Ms Moore was appointed as minister to a group of churches in Cornwall in 2006 for a five year term.

Although she was not given a written contract or a statement of terms and conditions, she received a stipend (or salary), holiday and sick pay, expenses and accommodation. She was also subject to an annual appraisal and an “elaborate disciplinary procedure”. Ms Moore received a P60 at the end of the tax year and the church deducted tax and national insurance from her stipend.

In the first half of 2009, she felt she was being put under unfair pressure to resign and in early June was told that procedures to curtail her appointment had started. She resigned on 10 June 2009 and claimed unfair dismissal.

Tribunal decision

The tribunal said that it was bound by the decision of the Court of Appeal in 1984 in President of Methodist Church Conference v Parfitt that Mr Parfitt (also a minister for the Methodist church who claimed unfair dismissal) was not an employee.

The Court in that case had concluded that the “spiritual nature” of being a minister meant that it was “impossible to conclude that any contract, let alone a contract of service, came into being between the newly ordained minister and the Methodist Church ...”

EAT decision

The EAT, however, disagreed. Following the decision of the House of Lords in Percy v Board of National Mission of the Church of Scotland in 2006, it said that a tribunal no longer has to consider “the nature of the relationship between a minister and his Church with the presumption that there was no intention to create legal relations”.

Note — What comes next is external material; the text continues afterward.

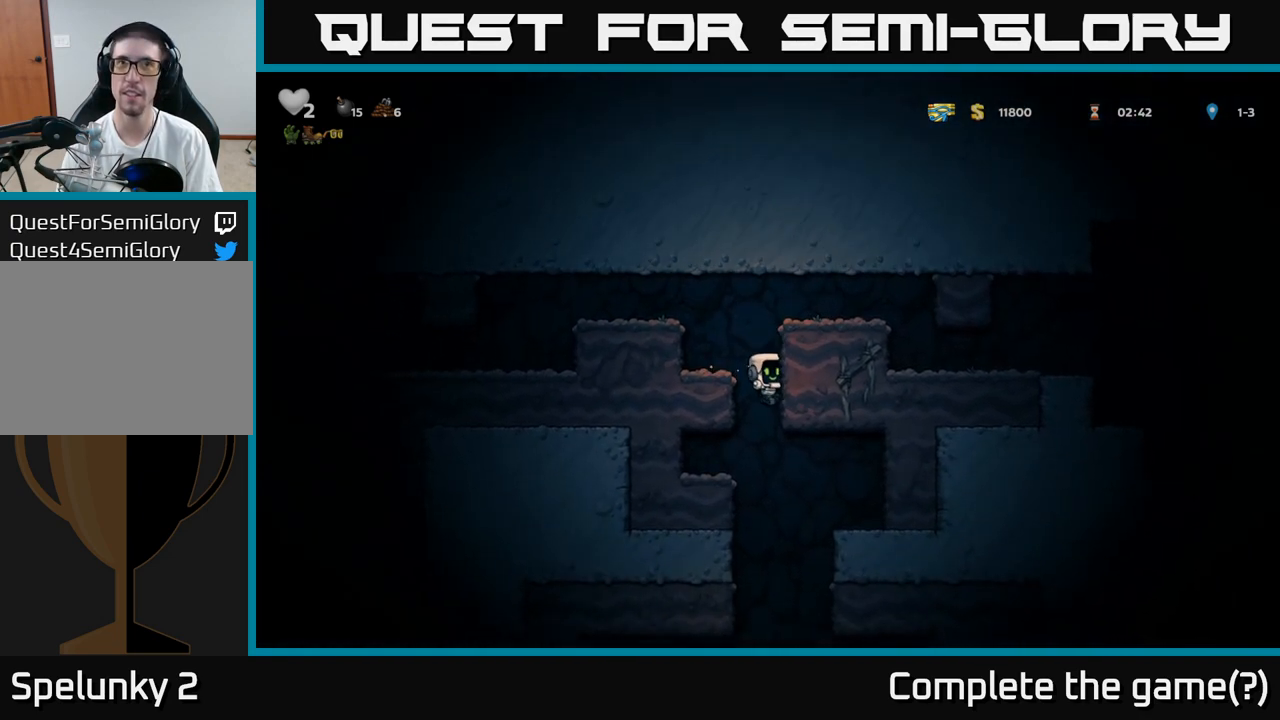
{"buttons": [], "left_stick": "center", "events": [[300, "left_stick", "left"], [500, "left_stick", "center"]]}
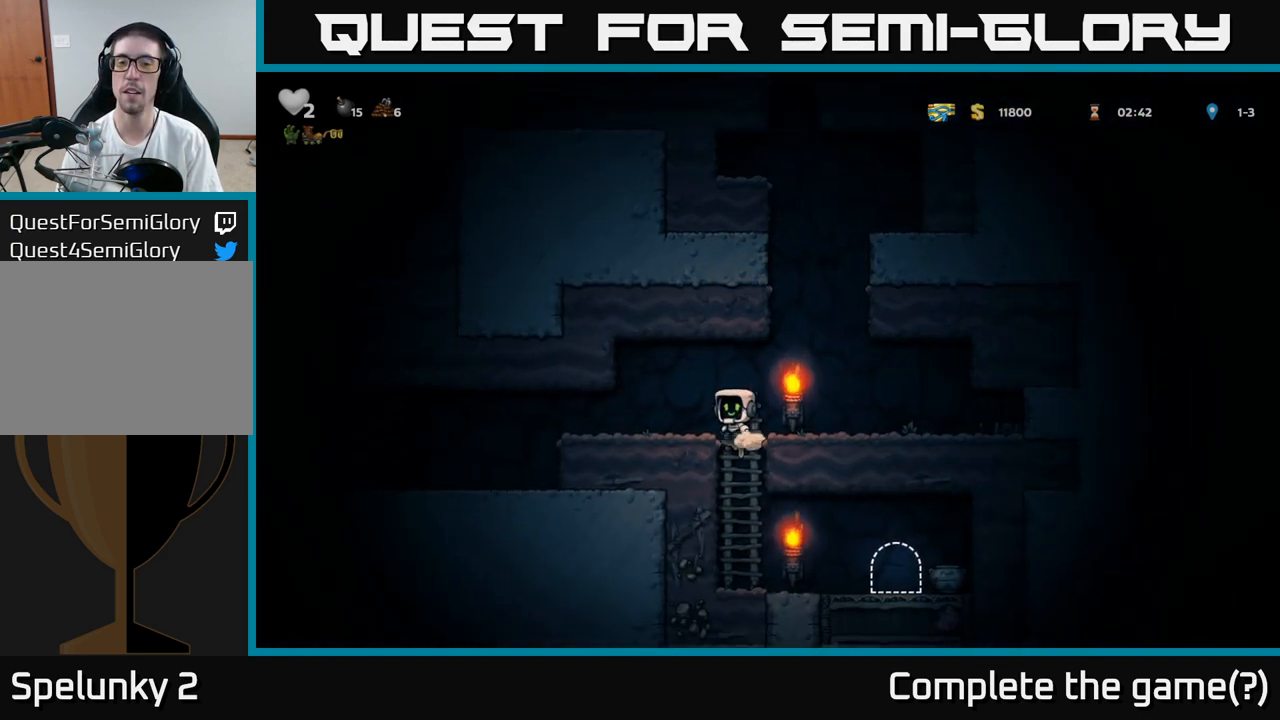
{"buttons": [], "left_stick": "down", "events": [[350, "left_stick", "right"], [417, "left_stick", "down"]]}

It took the view that as a result of that decision, the spiritual role of a minister could not, by itself, be used as evidence to deny the existence of a contract if all the other facts suggested otherwise.

In this case “all the indications point one way. She received regular remuneration, including an entitlement to sick pay. She was given accommodation. She was required to engage in an appraisal process, was subject to at least a degree of supervision from the Church and was liable to a disciplinary procedure. Although she did not have to work set hours, there was a clear concept of working time, when she was at the disposal of the Church, and holiday, when she was not. Of course, like any professional she had a great deal of discretion as to how she did her work, but that is in no way inconsistent with a contract of service”.

The arrangements therefore fell “squarely” within those described by the House of Lords in Percy which “on their face are to be expected to give rise to legally-binding obligations”.